Em 2009, 21 anos depois da Constituição, a maioria simples do STF (6 a 5) foi convencida de que, a partir do texto constitucional acima, que define o momento da configuração jurídica da culpa, poderia ser extraída uma norma que proíbe o início do cumprimento de pena antes do trânsito em julgado da sentença, permitindo quatro instâncias de julgamentos (juízo local, tribunal regional, STJ e STF), dezenas de recursos processuais e muitos anos para prisão (se o crime não prescreveu pela demora).

Apenas sete anos depois, em 2016, em histórico julgamento, o STF, também por maioria simples, voltou à tradição antiga, desfazendo o princípio da inocência absoluta, permitindo início do cumprimento da pena a partir da condenação em segunda instância. Em 2019, apenas três anos depois, também por maioria simples, o STF decidiu que o cumprimento da pena deve começar após o esgotamento de todos os recursos possíveis nas quatro instâncias.

Agora, em 2024, em novo capítulo, em ponto específico, o STF decidiu pelo cumprimento imediato da pena para os crimes dolosos julgados pelo Tribunal do Júri, portanto a partir da primeira instância, afastando o princípio de inocência absoluta nesta espécie de crime, em razão da soberania do Tribunal do Júri.

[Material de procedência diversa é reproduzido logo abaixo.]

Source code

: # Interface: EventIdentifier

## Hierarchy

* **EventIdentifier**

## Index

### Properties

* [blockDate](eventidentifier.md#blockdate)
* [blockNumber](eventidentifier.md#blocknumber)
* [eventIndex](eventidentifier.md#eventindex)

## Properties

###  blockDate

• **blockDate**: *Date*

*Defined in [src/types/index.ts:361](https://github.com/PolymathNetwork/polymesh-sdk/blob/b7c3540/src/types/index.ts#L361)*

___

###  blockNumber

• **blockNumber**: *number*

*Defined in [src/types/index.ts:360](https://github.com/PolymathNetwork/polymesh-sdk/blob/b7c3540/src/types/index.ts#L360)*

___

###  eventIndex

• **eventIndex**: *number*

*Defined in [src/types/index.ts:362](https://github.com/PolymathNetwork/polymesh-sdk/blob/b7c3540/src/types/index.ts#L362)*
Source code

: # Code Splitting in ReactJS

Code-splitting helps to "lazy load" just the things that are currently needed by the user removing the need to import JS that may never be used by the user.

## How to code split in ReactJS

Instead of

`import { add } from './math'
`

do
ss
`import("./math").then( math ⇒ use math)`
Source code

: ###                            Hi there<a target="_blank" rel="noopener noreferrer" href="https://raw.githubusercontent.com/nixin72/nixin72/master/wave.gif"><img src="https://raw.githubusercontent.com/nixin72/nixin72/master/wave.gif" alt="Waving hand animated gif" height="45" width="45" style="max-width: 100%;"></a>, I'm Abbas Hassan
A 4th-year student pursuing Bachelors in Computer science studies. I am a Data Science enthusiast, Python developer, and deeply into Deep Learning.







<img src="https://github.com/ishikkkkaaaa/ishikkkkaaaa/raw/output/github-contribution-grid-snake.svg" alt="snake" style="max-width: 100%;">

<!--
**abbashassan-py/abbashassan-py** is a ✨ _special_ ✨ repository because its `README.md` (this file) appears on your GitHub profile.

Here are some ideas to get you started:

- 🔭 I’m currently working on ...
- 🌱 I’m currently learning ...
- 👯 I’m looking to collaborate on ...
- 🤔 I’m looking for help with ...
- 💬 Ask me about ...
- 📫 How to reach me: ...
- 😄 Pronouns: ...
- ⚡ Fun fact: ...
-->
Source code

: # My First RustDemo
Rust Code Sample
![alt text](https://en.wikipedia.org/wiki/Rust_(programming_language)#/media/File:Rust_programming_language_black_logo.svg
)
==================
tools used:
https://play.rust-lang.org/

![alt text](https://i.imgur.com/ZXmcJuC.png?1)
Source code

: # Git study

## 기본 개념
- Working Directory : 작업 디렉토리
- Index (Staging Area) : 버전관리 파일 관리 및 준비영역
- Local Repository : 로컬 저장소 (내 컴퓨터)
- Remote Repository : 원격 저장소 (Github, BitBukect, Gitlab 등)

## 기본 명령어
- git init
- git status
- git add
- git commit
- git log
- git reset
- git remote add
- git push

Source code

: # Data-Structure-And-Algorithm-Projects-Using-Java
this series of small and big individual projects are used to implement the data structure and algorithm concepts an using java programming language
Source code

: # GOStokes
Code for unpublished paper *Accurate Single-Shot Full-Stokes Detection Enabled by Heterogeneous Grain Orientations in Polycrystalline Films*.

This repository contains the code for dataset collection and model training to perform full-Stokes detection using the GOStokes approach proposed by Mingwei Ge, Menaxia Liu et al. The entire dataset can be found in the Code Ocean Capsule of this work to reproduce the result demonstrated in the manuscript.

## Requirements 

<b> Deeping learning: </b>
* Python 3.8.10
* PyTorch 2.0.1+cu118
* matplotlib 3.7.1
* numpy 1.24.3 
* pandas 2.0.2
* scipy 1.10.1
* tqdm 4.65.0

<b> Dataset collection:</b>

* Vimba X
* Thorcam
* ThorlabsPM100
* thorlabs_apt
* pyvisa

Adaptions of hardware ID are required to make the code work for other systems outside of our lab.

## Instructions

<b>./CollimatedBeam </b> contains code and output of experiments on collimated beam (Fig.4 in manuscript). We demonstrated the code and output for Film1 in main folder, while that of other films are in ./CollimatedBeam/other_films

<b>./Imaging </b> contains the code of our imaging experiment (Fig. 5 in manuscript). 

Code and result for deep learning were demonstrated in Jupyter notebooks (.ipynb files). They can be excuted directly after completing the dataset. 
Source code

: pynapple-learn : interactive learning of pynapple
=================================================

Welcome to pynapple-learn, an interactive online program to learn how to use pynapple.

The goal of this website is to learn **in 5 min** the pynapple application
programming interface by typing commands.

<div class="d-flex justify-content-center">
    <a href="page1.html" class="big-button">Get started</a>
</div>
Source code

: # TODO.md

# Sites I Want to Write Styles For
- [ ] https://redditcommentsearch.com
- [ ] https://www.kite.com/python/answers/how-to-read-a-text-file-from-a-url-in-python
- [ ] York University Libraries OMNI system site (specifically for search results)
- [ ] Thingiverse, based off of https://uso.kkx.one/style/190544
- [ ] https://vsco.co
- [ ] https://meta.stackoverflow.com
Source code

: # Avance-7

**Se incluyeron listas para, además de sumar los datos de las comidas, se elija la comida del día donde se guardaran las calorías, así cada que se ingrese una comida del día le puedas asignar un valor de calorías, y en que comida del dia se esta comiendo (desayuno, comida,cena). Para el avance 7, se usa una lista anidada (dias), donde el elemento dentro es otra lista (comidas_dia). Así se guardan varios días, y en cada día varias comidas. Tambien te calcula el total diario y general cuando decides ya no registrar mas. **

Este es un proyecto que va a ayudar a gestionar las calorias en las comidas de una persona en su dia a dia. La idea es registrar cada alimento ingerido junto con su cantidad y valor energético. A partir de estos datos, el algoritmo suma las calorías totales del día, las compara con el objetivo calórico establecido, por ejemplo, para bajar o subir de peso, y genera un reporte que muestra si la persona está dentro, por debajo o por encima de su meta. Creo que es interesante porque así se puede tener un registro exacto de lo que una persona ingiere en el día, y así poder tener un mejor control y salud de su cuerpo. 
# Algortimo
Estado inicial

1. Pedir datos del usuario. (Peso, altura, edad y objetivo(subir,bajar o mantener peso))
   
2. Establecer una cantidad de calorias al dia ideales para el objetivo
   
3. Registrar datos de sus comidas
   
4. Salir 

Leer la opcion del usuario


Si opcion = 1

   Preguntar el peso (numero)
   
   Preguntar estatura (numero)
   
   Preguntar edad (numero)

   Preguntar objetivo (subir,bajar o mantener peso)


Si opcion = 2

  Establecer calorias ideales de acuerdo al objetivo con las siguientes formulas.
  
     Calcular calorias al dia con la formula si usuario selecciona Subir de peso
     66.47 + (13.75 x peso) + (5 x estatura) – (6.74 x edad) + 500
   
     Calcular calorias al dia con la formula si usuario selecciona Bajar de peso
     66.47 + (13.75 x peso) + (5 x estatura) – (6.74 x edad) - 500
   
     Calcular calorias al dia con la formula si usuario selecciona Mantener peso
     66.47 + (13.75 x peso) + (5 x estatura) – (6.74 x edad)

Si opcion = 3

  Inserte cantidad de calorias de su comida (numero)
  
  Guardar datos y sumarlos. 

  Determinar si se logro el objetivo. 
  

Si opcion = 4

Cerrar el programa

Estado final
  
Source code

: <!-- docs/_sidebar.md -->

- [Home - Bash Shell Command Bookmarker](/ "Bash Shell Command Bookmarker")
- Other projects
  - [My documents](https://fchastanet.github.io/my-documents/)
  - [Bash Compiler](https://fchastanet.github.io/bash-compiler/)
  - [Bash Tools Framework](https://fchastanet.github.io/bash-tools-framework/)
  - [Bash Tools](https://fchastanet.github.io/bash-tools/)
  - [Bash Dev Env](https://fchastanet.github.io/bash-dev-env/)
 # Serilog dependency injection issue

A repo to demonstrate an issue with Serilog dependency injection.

Essa última decisão, independente do seu mérito, gerou no cenário penal um desconcerto que precisa ser arrumado. Um condenado por homicídio simples, com pena mínima de seis anos, começa cumprir a pena imediatamente após decisão do Júri, na primeira instância, mas um condenado por latrocínio, por exemplo, onde ocorre assassinato para roubar, com pena mínima de 20 anos, tem direito a quatro instâncias de julgamento, com inúmeros recursos processuais, anos de espera do trânsito em julgado para cumprimento da pena, com probabilidade de prescrição.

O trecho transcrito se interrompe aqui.